DOCUMENT SOURCE:
========================
Capter la puissance créatrice brute d’un projet dont la teneur musicale est aussi riche et profonde qu’élusive parce qu’insaisissable, spontanée, inimitable, c’est une tâche presque utopique. Mais on y arrive chez Tour de bras. C’est pas moins de trois disques que ça prend pour le faire.
Ce que ça prend aussi, c’est du temps. Du temps pour écouter ce corpus. De l’espace aussi. De l’espace mental pour se laisser happer en toute brutalité politicoartistique par une musique qui veut tout sauf nous conforter dans nos valeurs. C’est le son de la révolution. Shrug.
Et ça ne prend pas la tête à Gilles Vigneault pour comprendre que leur projet de société était d’une subversion totale. Yves Charbonneau déclare même qu’«avant d’être musicien, je suis révolutionnaire. Au lieu d’avoir une mitraillette, j’ai une trompette. Aux autres, je prêche la liberté en disant: jouez libre, vous aussi».
Free jazz en trois temps
En 1970, pour vivre selon leurs règles, ils font comme plusieurs autres hippies et fondent une commune dans un village des Cantons-de-l’Est. La ferme sur laquelle ils établissent le «Petit Québec libre» (c’est le nom qu’ils donnent à la commune) avait servi de planque à des membres du FLQ quelques années auparavant. Inutile de dire que les autorités ont un œil rivé sur leurs activités.
========================
DONNÉES:
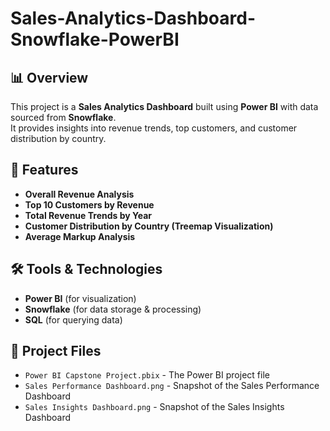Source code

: # Sales-Analytics-Dashboard-Snowflake-PowerBI

## 📊 Overview  
This project is a **Sales Analytics Dashboard** built using **Power BI** with data sourced from **Snowflake**.  
It provides insights into revenue trends, top customers, and customer distribution by country.

## 🔗 Features  
- **Overall Revenue Analysis**  
- **Top 10 Customers by Revenue**  
- **Total Revenue Trends by Year**  
- **Customer Distribution by Country (Treemap Visualization)**  
- **Average Markup Analysis**

## 🛠️ Tools & Technologies  
- **Power BI** (for visualization)  
- **Snowflake** (for data storage & processing)  
- **SQL** (for querying data)  

## 📂 Project Files  
- `Power BI Capstone Project.pbix` - The Power BI project file  
- `Sales Performance Dashboard.png` - Snapshot of the Sales Performance Dashboard
-  `Sales Insights Dashboard.png` - Snapshot of the Sales Insights Dashboard
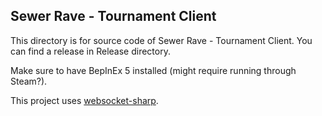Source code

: Sewer Rave - Tournament Client
-------------------------------
This directory is for source code of Sewer Rave - Tournament Client. You can find a release in Release directory.

Make sure to have BepInEx 5 installed (might require running through Steam?).

This project uses [websocket-sharp](https://github.com/sta/websocket-sharp).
========================
ÉNONCÉ: Poursuivez le texte sur ce projet de free jazz révolutionnaire après sa dernière phrase.

RÉSULTAT ATTENDU:
D’ailleurs, les forces de l’ordre sont arrivées à faire déguerpir les pas propres. Selon les infos recueillies par Eric Fillion, ce serait des agents «agitateurs» de la GRC qui auraient mis le feu à la grange où les concerts se déroulaient, en 1972. Tour de bras nous offre des extraits de spectacles enregistrés dans cette feue commune.
Pour faire essaimer ses idées révolutionnaires, le quatuor trouve le moyen d’obtenir du financement par l’entremise du Programme des initiatives locales (PIL) du gouvernement pour partir en tournée d’animation sociale. Grâce au fonds, de février à novembre ’72, ils donnent des ateliers d’improvisation musicale qu’ils appellent «concerts-forums» dans des secteurs «culturellement défavorisés», genre l’est de Montréal. Genre «les régions». Y a des enregistrements de ça aussi dans le coffret de Tour de bras.
Puis, en ’73, ils retournent en zone urbaine, dans une salle de spectacle qu’ils nomment L’Amorce. Ils y donnent plusieurs concerts avant qu’elle ne passe au feu, à l’instar de la grange de la commune du Petit Québec libre. C’était en 1974. Précisons qu’à défaut de pouvoir donner la cause exacte de l’incendie, en raison d’une rapide fermeture du dossier par la police, on ne peut qu’affirmer que L’Amorce a brûlé dans des circonstances suspectes. Le QJLQ se dissout par la suite. Par chance, Tour de bras a retrouvé des enregistrements captés à L’Amorce, qui se retrouvent aussi sur son coffret.
Jazz libre pour tous?
Là où le QJLQ a échoué, c’est dans sa tentative de rejoindre le commun des mortels. La teneur hautement artistique et foncièrement déconstruite de sa création en fait une bête difficile à dompter, voire impossible à considérer pour le Jean-Tremblay-de-tous-les-jours. Certains musiciens le regrettent, d’autres désiraient provoquer des réactions épidermiques et de répulsion.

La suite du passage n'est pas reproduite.